Ela desceu do patamar com passos suaves e movimentos graciosos e belos dos seus braços e corpo como um felino. Pegou primeiro a carta, e depois, solicitou a um guarda que levasse a caixa até ao lado do trono.
Entregou a carta ao pai, que leu e olhou fixamente, com seus olhos negros e duros, para Nabi por alguns segundos, avaliando a proposta. Nabi ficou tenso.
-Pedem mais três dias para a descarga dos tonéis de azeite? Qual o motivo? Eles estão disponíveis no seu barco, não é mesmo? Explique-me!
-Meu grande Senhor e Chefe supremo, tivemos imprevistos durante a nossa viagem até aqui. Em uma tempestade, os tonéis se chocaram pelo enorme balanço do barco, rachando alguns e vazando o seu conteúdo. Ficou misturado com a água do mar que entrou no compartimento de carga. Já estamos fazendo a coleta do azeite derramado. Por esse motivo, o pedido de prorrogação do prazo.
-Dou-lhes um dia, nada mais! Depois de amanhã cedo, meu prático irá levar o seu barco até as nossas embarcações para o desembarque.
-Entendo e aceito humildemente sua sábia decisão, meu grande Senhor.

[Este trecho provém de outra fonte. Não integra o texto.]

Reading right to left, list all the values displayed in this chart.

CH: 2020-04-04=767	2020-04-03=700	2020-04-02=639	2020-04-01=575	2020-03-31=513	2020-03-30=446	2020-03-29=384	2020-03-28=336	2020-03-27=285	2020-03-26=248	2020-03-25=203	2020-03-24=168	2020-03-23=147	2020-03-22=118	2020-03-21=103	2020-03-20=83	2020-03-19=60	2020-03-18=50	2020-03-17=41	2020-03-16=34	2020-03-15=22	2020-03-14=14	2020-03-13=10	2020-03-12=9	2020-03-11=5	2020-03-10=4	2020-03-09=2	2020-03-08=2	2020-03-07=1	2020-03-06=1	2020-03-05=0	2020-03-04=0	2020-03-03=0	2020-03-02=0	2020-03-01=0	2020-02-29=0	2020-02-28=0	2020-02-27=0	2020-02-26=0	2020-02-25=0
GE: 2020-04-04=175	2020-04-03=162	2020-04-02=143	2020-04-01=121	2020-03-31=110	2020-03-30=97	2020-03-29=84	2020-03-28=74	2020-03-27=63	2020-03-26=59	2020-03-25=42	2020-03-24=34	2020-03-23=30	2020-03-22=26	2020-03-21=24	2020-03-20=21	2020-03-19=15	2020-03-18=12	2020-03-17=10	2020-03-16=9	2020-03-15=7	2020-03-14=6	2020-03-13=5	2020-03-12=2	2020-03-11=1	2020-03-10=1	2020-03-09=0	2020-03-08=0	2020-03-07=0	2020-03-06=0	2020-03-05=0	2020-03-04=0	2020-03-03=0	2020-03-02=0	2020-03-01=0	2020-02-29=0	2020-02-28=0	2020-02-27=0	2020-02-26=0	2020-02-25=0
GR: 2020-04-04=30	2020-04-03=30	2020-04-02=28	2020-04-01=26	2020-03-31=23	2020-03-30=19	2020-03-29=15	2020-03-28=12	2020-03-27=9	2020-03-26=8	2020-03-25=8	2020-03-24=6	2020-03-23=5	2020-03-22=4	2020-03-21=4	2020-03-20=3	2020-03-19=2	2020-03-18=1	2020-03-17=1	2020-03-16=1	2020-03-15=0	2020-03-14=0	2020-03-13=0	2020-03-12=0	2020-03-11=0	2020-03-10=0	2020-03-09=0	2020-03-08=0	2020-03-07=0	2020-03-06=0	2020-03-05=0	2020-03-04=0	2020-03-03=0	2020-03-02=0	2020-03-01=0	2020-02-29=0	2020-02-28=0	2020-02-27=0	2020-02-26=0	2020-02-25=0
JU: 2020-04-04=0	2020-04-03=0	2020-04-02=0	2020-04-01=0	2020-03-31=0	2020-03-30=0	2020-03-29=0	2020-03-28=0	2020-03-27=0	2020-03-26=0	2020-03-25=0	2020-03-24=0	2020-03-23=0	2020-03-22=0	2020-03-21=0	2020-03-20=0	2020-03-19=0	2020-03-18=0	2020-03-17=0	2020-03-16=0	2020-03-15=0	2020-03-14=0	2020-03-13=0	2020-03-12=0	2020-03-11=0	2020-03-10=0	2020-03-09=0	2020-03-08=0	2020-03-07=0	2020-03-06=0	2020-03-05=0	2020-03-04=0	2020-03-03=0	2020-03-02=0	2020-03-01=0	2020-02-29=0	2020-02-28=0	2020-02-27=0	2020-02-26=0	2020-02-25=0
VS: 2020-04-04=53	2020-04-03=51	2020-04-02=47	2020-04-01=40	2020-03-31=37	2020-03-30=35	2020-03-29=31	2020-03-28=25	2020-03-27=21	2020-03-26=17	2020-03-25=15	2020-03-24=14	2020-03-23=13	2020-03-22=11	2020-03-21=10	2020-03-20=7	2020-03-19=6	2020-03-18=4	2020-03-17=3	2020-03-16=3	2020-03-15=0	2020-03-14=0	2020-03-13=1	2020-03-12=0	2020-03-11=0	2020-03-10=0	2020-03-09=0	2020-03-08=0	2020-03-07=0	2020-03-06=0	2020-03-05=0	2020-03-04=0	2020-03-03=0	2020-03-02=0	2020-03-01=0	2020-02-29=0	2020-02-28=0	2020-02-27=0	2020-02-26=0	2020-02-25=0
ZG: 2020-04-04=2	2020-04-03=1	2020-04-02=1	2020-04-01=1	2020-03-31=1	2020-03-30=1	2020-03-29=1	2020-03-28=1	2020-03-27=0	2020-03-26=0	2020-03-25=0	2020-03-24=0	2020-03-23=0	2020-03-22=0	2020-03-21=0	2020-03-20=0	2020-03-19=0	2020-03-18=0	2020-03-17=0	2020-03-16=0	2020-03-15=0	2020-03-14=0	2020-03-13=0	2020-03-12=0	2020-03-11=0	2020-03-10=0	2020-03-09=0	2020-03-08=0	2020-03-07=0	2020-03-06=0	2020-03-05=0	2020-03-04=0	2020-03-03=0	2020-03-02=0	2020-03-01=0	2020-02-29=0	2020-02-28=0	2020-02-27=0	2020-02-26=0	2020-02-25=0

-Ah, e amanhã a noite haverá um jantar de despedida da nossa tropa para a travessia até Malta e convido você e seu companheiro mercador. Quero conhecê-los melhor. Estejam aqui ao cair da noite – completou Saladino.
-Estaremos sim meu grande Senhor. Alá esteja convosco – despediu-se Nabi, caminhado rapidamente com seus passos curtos para a saída da fortaleza.
Nota do Autor:
É uma obra de ficção e qualquer semelhança é mera coincidência.